### Exercise directions
Reproduce every line of text in the listing below without any change, and leave out the pictures.

=== Section Start ===

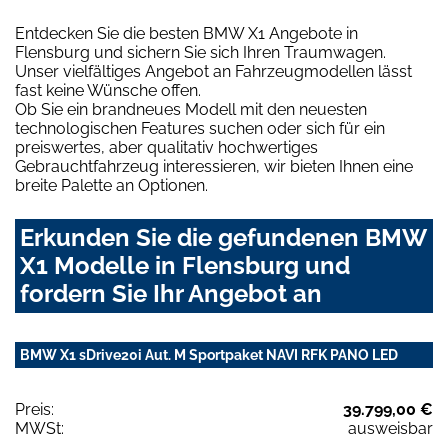
Entdecken Sie die besten BMW X1 Angebote in
Flensburg und sichern Sie sich Ihren Traumwagen.
Unser vielfältiges Angebot an Fahrzeugmodellen lässt
fast keine Wünsche offen.
Ob Sie ein brandneues Modell mit den neuesten
technologischen Features suchen oder sich für ein
preiswertes, aber qualitativ hochwertiges
Gebrauchtfahrzeug interessieren, wir bieten Ihnen eine
breite Palette an Optionen.
Erkunden Sie die gefundenen BMW
X1 Modelle in Flensburg und
fordern Sie Ihr Angebot an
BMW X1 sDrive20i Aut. M Sportpaket NAVI RFK PANO LED
Preis:
39.799,00 €
MWSt:
ausweisbar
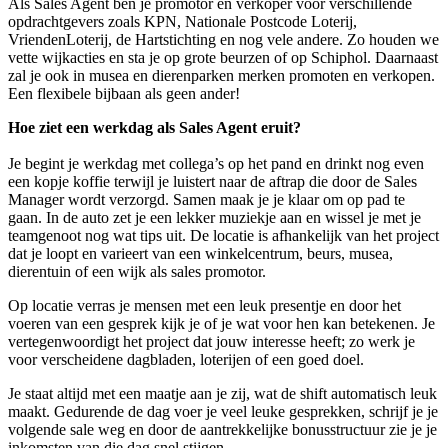
Als Sales Agent ben je promotor en verkoper voor verschillende
opdrachtgevers zoals KPN, Nationale Postcode Loterij,
VriendenLoterij, de Hartstichting en nog vele andere. Zo houden we
vette wijkacties en sta je op grote beurzen of op Schiphol. Daarnaast
zal je ook in musea en dierenparken merken promoten en verkopen.
Een flexibele bijbaan als geen ander!
Hoe ziet een werkdag als Sales Agent eruit?
Je begint je werkdag met collega’s op het pand en drinkt nog even
een kopje koffie terwijl je luistert naar de aftrap die door de Sales
Manager wordt verzorgd. Samen maak je je klaar om op pad te
gaan. In de auto zet je een lekker muziekje aan en wissel je met je
teamgenoot nog wat tips uit. De locatie is afhankelijk van het project
dat je loopt en varieert van een winkelcentrum, beurs, musea,
dierentuin of een wijk als sales promotor.
Op locatie verras je mensen met een leuk presentje en door het
voeren van een gesprek kijk je of je wat voor hen kan betekenen. Je
vertegenwoordigt het project dat jouw interesse heeft; zo werk je
voor verscheidene dagbladen, loterijen of een goed doel.
Je staat altijd met een maatje aan je zij, wat de shift automatisch leuk
maakt. Gedurende de dag voer je veel leuke gesprekken, schrijf je je
volgende sale weg en door de aantrekkelijke bonusstructuur zie je je
inkomsten van die dag snel stijgen.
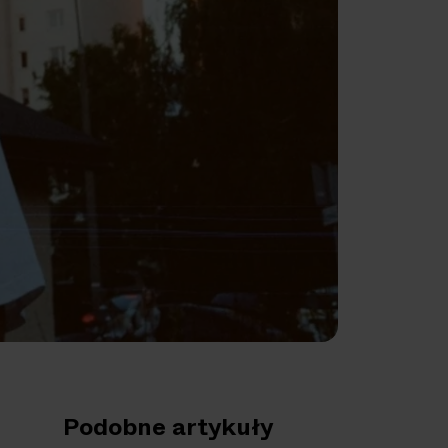
Podobne artykuły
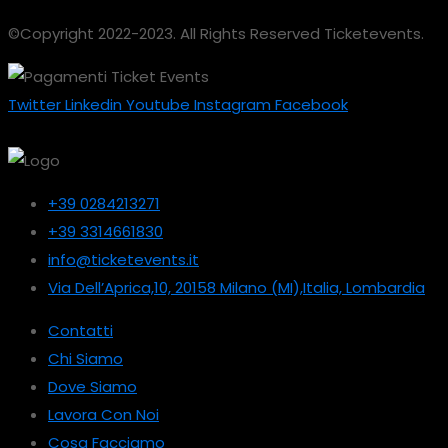
©Copyright 2022-2023. All Rights Reserved Ticketevents.
Twitter
Linkedin
Youtube
Instagram
Facebook
+39 0284213271
+39 3314661830
info@ticketevents.it
Via Dell’Aprica,10, 20158 Milano (MI),Italia, Lombardia
Contatti
Chi Siamo
Dove Siamo
Lavora Con Noi
Cosa Facciamo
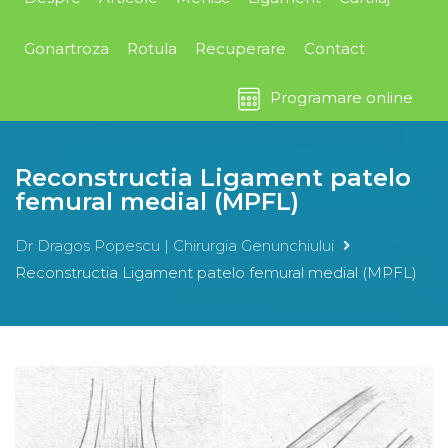
Gonartroza
Rotula
Recuperare
Contact
Programare online
Reconstructia Ligament patelo
femural medial (MPFL)
Dr Dragos Popescu | Chirurgia Genunchiului
Reconstructia Ligament patelo femural medial (MPFL)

=== Section End ===

### Solution
Entdecken Sie die besten BMW X1 Angebote in
Flensburg und sichern Sie sich Ihren Traumwagen.
Unser vielfältiges Angebot an Fahrzeugmodellen lässt
fast keine Wünsche offen.
Ob Sie ein brandneues Modell mit den neuesten
technologischen Features suchen oder sich für ein
preiswertes, aber qualitativ hochwertiges
Gebrauchtfahrzeug interessieren, wir bieten Ihnen eine
breite Palette an Optionen.
Erkunden Sie die gefundenen BMW
X1 Modelle in Flensburg und
fordern Sie Ihr Angebot an
BMW X1 sDrive20i Aut. M Sportpaket NAVI RFK PANO LED
Preis:
39.799,00 €
MWSt:
ausweisbar
Als Sales Agent ben je promotor en verkoper voor verschillende
opdrachtgevers zoals KPN, Nationale Postcode Loterij,
VriendenLoterij, de Hartstichting en nog vele andere. Zo houden we
vette wijkacties en sta je op grote beurzen of op Schiphol. Daarnaast
zal je ook in musea en dierenparken merken promoten en verkopen.
Een flexibele bijbaan als geen ander!
Hoe ziet een werkdag als Sales Agent eruit?
Je begint je werkdag met collega’s op het pand en drinkt nog even
een kopje koffie terwijl je luistert naar de aftrap die door de Sales
Manager wordt verzorgd. Samen maak je je klaar om op pad te
gaan. In de auto zet je een lekker muziekje aan en wissel je met je
teamgenoot nog wat tips uit. De locatie is afhankelijk van het project
dat je loopt en varieert van een winkelcentrum, beurs, musea,
dierentuin of een wijk als sales promotor.
Op locatie verras je mensen met een leuk presentje en door het
voeren van een gesprek kijk je of je wat voor hen kan betekenen. Je
vertegenwoordigt het project dat jouw interesse heeft; zo werk je
voor verscheidene dagbladen, loterijen of een goed doel.
Je staat altijd met een maatje aan je zij, wat de shift automatisch leuk
maakt. Gedurende de dag voer je veel leuke gesprekken, schrijf je je
volgende sale weg en door de aantrekkelijke bonusstructuur zie je je
inkomsten van die dag snel stijgen.
Podobne artykuły
©Copyright 2022-2023. All Rights Reserved Ticketevents.
Twitter
Linkedin
Youtube
Instagram
Facebook
+39 0284213271
+39 3314661830
info@ticketevents.it
Via Dell’Aprica,10, 20158 Milano (MI),Italia, Lombardia
Contatti
Chi Siamo
Dove Siamo
Lavora Con Noi
Cosa Facciamo
Gonartroza
Rotula
Recuperare
Contact
Programare online
Reconstructia Ligament patelo
femural medial (MPFL)
Dr Dragos Popescu | Chirurgia Genunchiului
Reconstructia Ligament patelo femural medial (MPFL)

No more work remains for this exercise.